PROBLEM TO SOLVE: Would you restate the listing word for word, with the images omitted?

### DATASET SECTION

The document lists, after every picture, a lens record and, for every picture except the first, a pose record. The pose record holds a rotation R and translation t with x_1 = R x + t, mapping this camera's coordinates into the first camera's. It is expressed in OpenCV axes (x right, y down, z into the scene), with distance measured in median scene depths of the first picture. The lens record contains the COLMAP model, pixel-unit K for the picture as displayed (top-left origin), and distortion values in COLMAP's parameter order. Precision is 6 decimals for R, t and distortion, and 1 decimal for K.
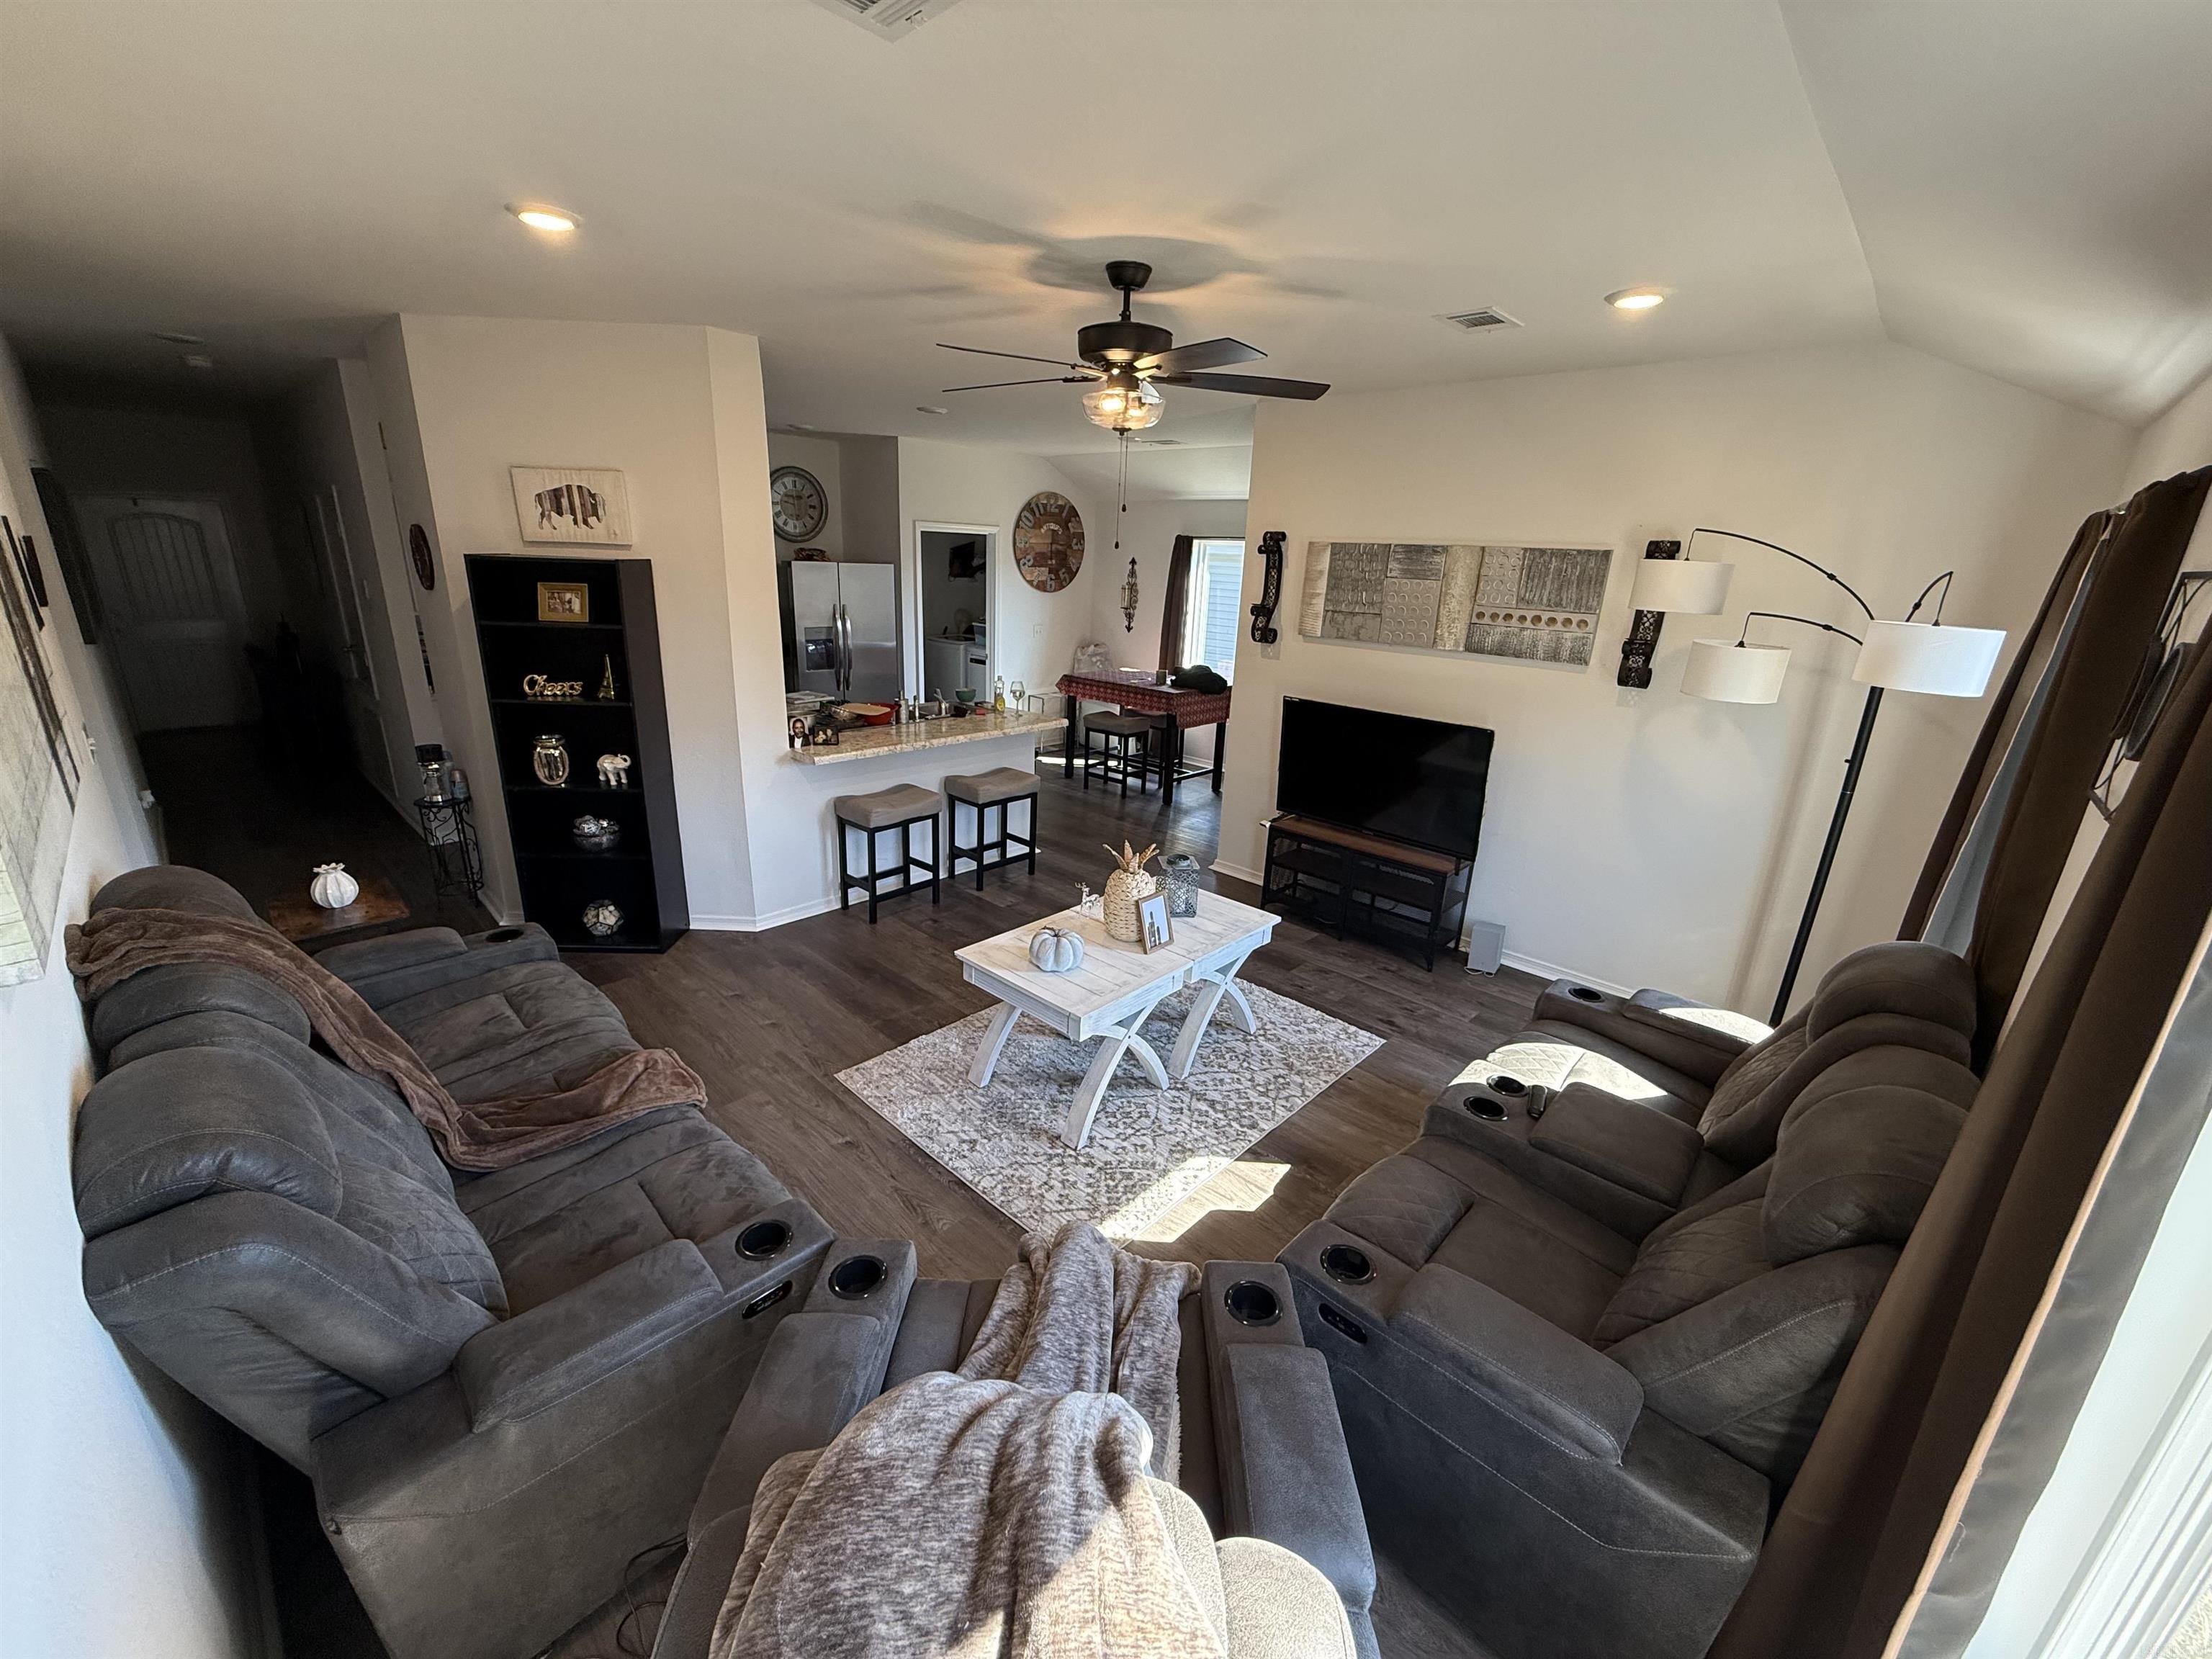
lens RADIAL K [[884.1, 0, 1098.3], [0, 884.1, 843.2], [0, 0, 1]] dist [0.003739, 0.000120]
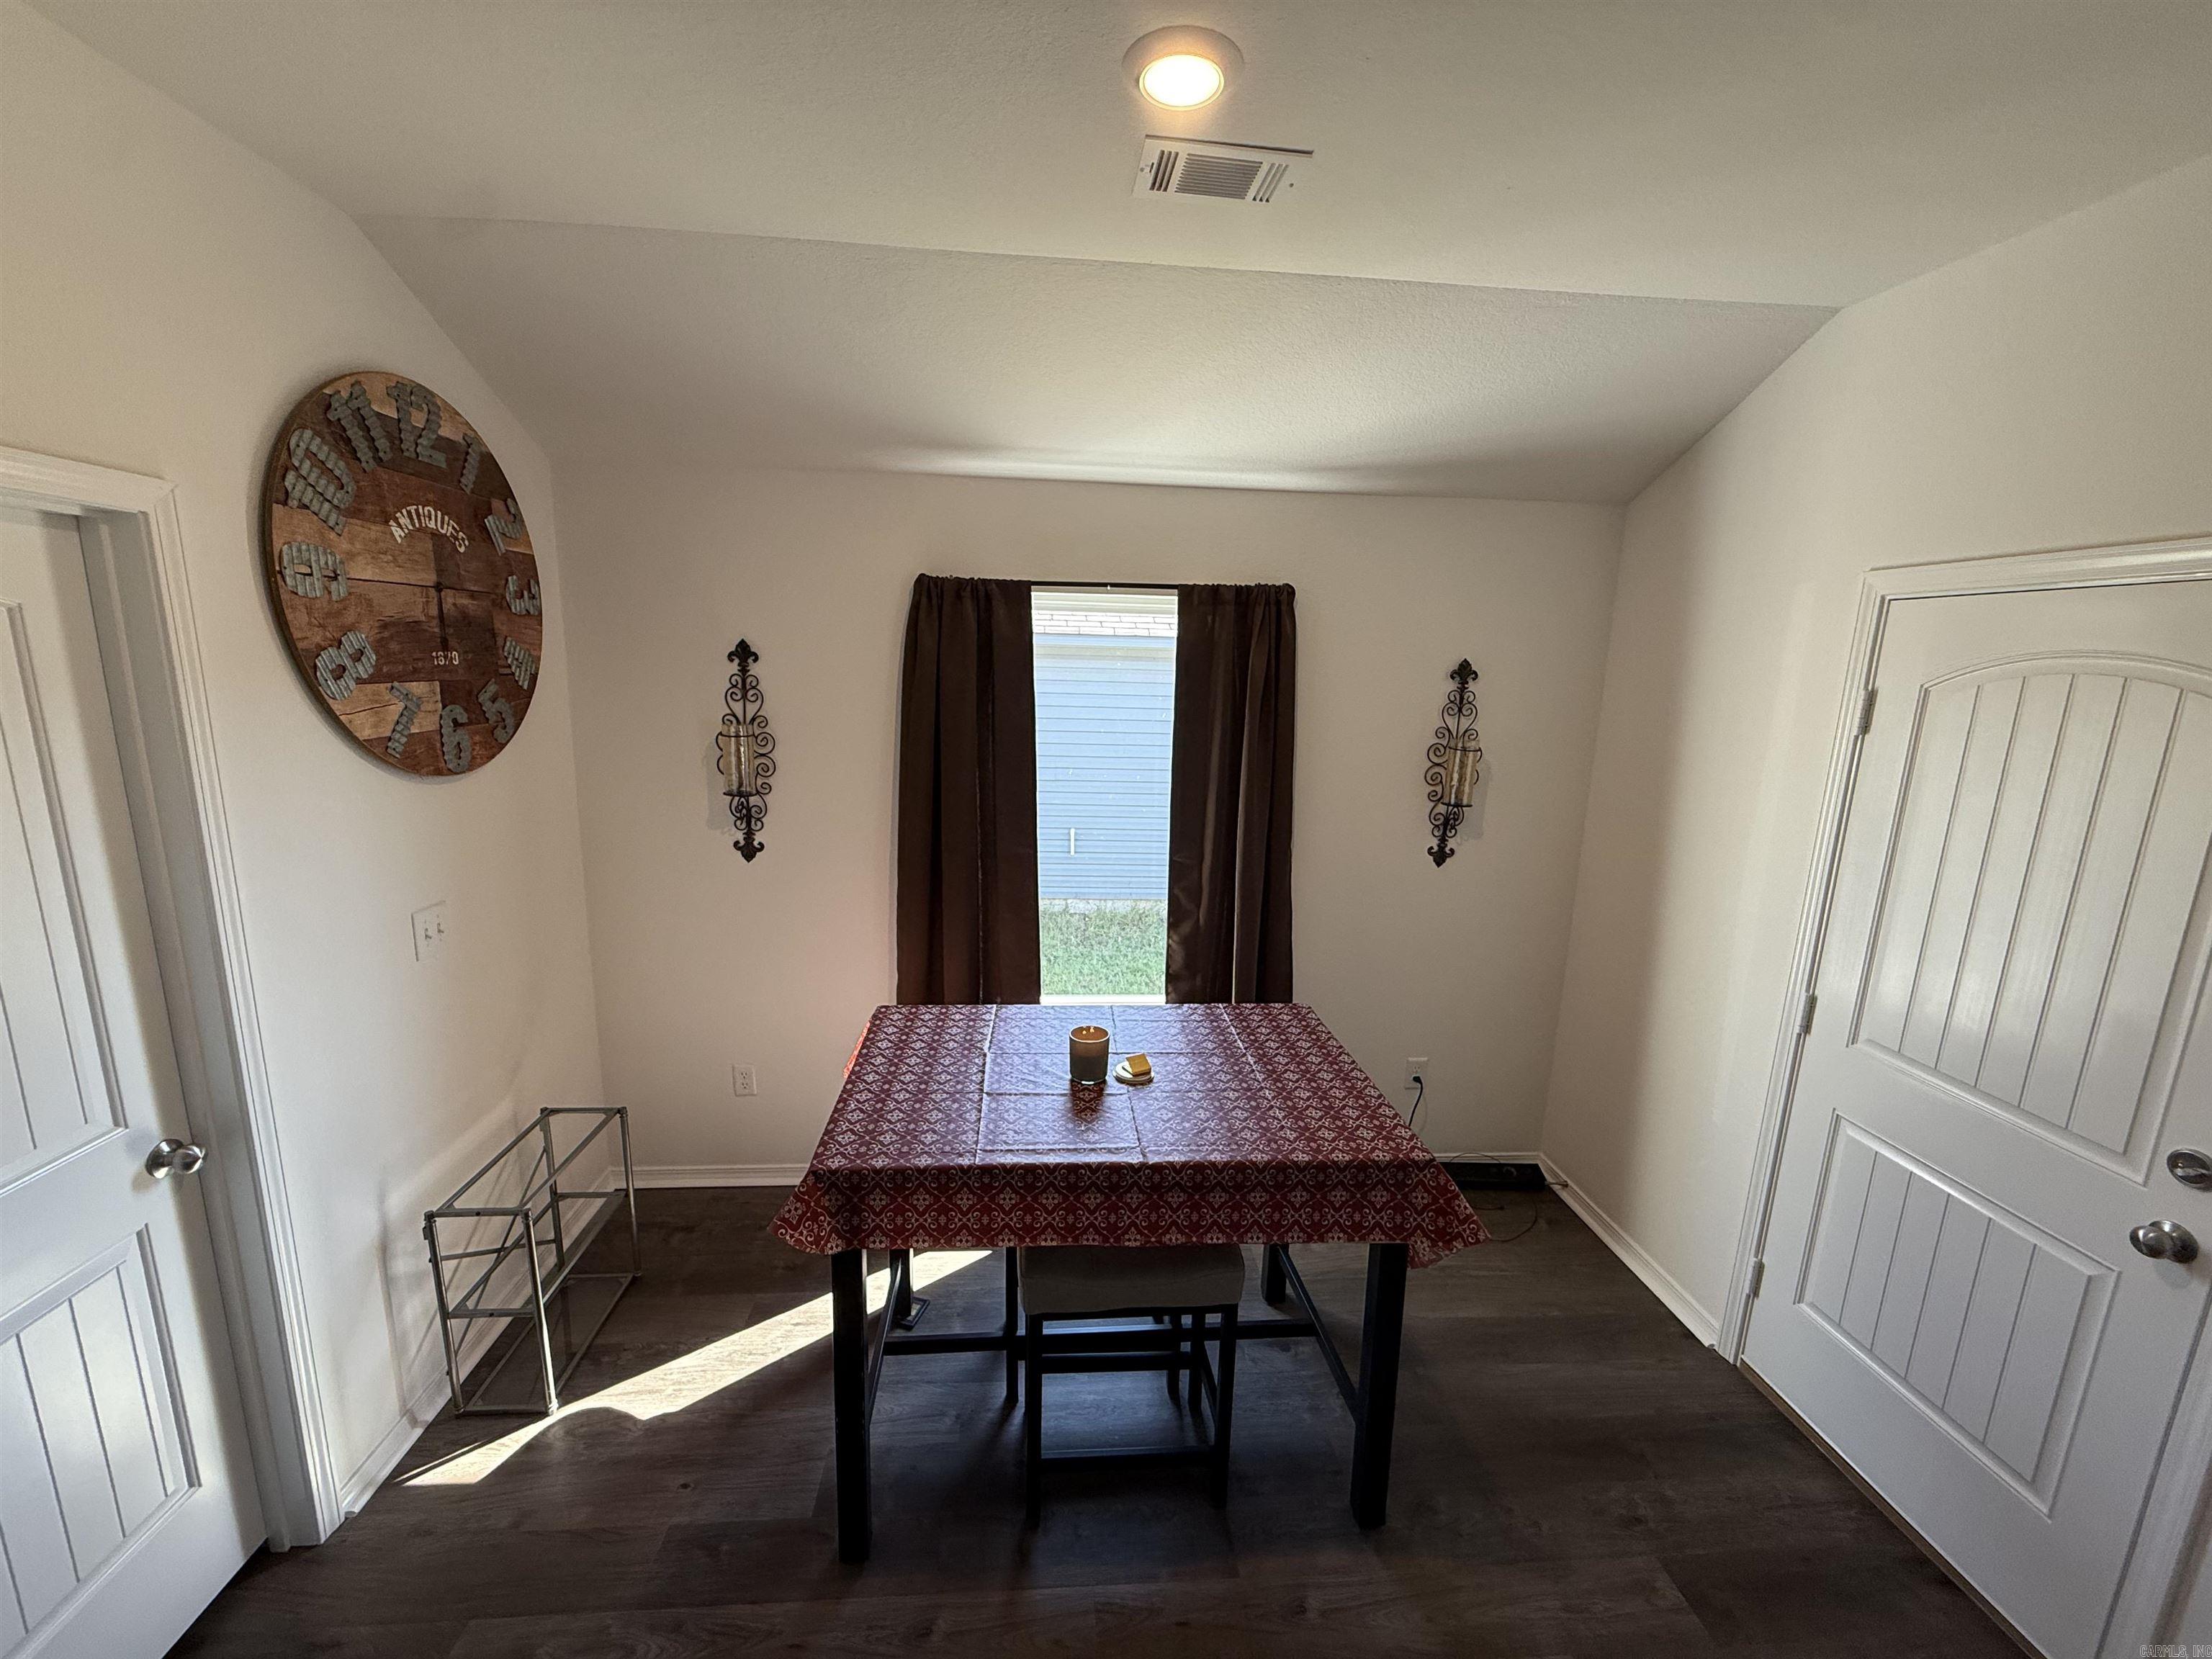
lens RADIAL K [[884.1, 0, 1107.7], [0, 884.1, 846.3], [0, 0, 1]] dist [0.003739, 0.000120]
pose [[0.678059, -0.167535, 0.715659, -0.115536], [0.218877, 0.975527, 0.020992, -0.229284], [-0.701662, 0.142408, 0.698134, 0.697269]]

######

RESULT OF THIS TASK:
The document lists, after every picture, a lens record and, for every picture except the first, a pose record. The pose record holds a rotation R and translation t with x_1 = R x + t, mapping this camera's coordinates into the first camera's. It is expressed in OpenCV axes (x right, y down, z into the scene), with distance measured in median scene depths of the first picture. The lens record contains the COLMAP model, pixel-unit K for the picture as displayed (top-left origin), and distortion values in COLMAP's parameter order. Precision is 6 decimals for R, t and distortion, and 1 decimal for K.
lens RADIAL K [[884.1, 0, 1098.3], [0, 884.1, 843.2], [0, 0, 1]] dist [0.003739, 0.000120]
lens RADIAL K [[884.1, 0, 1107.7], [0, 884.1, 846.3], [0, 0, 1]] dist [0.003739, 0.000120]
pose [[0.678059, -0.167535, 0.715659, -0.115536], [0.218877, 0.975527, 0.020992, -0.229284], [-0.701662, 0.142408, 0.698134, 0.697269]]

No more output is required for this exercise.